General information
- Type: Ultralight aircraft and Light-sport aircraft
- National origin: United Arab Emirates
- Manufacturer: Airo Aviation
- Status: In production

History
- Introduction date: 2008
- Developed from: Euro Ala JetFox

= Airo 1 =

United Arab Emirates ultralight aircraft

The Airo 1 is a United Arab Emirates ultralight and light-sport aircraft produced by Airo Aviation of the Ras Al Khaimah Free Trade Zone. The aircraft is supplied as a complete ready-to-fly-aircraft.

==Design and development==
The aircraft is a licensed development of the Italian Euro Ala JetFox and was designed to comply with the Fédération Aéronautique Internationale microlight rules and also the US light-sport aircraft rules. It features a strut-braced high-wing, a two-seats-in-side-by-side configuration enclosed cockpit, fixed tricycle landing gear and a single engine in tractor configuration. The company claims it was accepted as a US LSA in 2008 but it did not appear on the official Federal Aviation Administration 2016 list of S-LSAs.

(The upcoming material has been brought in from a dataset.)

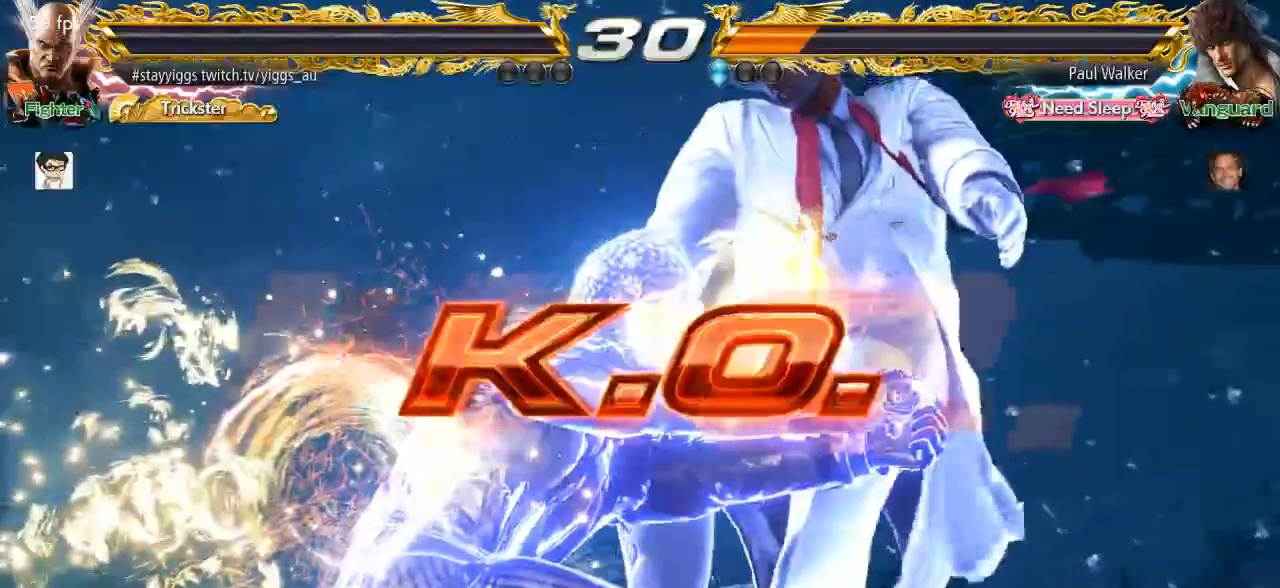
{"dt_ms": 1000, "buttons": [], "left_stick": "down-right"}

The aircraft is made from bolted-together aluminum tubing, with its flying surfaces covered in doped aircraft fabric. Its 9.78 m span wing employs V-struts and jury struts. Standard engines available are the 80 hp Rotax 912UL and the 100 hp Rotax 912ULS four-stroke powerplants. The engine is mounted on the main keel tube that runs from the tail to the engine, mounting the engine above the cockpit.